How was she nominated for the Teacher of the Year award? “My English As A Second Language class wrote letters to the principal, and the principal forwarded them to the Department of Education,” Leticia explains. “You go to interviews, and I told my students’ stories, because so many of them have come over here looking for success and they believe that education is the key to success.”

Being chosen 2016 Colorado Teacher of the Year was very exciting for Leticia, but also very humbling. She gives her students all the honor. “All I did was tell their stories. I think that’s what got so much attention, because my students’ stories are inspiring.” The award has allowed Leticia to speak and touch lives all over the world. “I feel so blessed to be put in this position now. I see how God has used me,” she reflects.

Choosing ACU Online for Her Ed.D. Degree

The Teacher of the Year award earned Leticia a full scholarship to Walden University’s online Doctor of Education program, so she began there. “I was into it about a year, and I actually had gone for the Morlan Award at ACU. I didn’t even know that ACU had a doctoral program. I started looking into it a little bit more.”

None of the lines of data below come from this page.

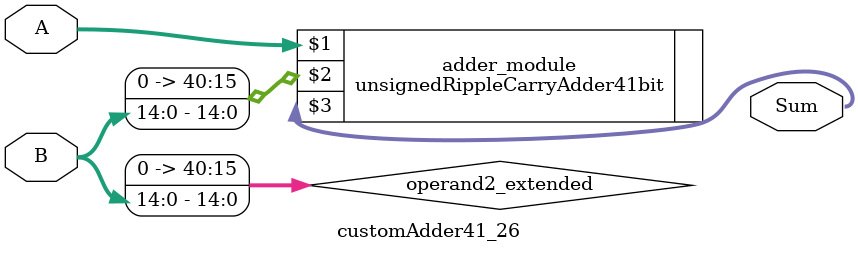
<source format=v>
module customAdder41_26(
                        input [40 : 0] A,
                        input [14 : 0] B,
                        
                        output [41 : 0] Sum
                );

        wire [40 : 0] operand2_extended;
        
        assign operand2_extended =  {26'b0, B};
        
        unsignedRippleCarryAdder41bit adder_module(
            A,
            operand2_extended,
            Sum
        );
        
        endmodule
        
</source>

Leticia found much about ACU’s program very appealing, especially the conflict resolution track. ACU offered to match her scholarships, and when she heard, “We’d love for you to come back and finish at ACU — come back home,” Leticia did just that. “I just loved the relationship part of it, and so I decided to switch. I even lost some credit hours because I switched, but I really believe in relationships in education. I’m always telling people that’s the key to being a successful teacher: If you gain the trust and develop the relationship with your students, they blossom. I felt like that’s what ACU would do for me.”

Professors who reached out during last summer’s Colorado wildfires, professors who call students in the first week just to say “Hi,” and professors who are always available when things get tough asking: “What do you need? We can figure this out. Don’t worry,” are all cited by Leticia as unique benefits of ACU Online. She also values the rigorous program of study and the deep connection she shares with her cohort.

Where Does She Go Next?

Leticia knows her doctorate will open more doors for her, but she’s not really focused on the future. She’s all about making her contributions right now. While she’d love to teach college classes at some point, Leticia finds great value in challenging herself with the doctoral program while also serving as a role model for her Colorado high school students.

“I’m really into global education, and I took 30 kids to Costa Rica last year. I’m taking kids to Africa and to Cambodia. I’m always really pushing respect for each other and each other’s cultures, and learning from each other — living not out of fear, but out of love. I know that sounds kind of cliché, but I really believe it.”

Leticia Ingram sums up her teaching philosophy: “Listening to each other’s stories is a big thing. I can teach them all the content in the world, but what people really need to know is someone cares about them, and that’s when they’ll blossom and they’ll work even harder. They’ll succeed academically if their foundations of social and emotional needs are met. Everybody seeks that. There’s not one person that doesn’t want to be loved.”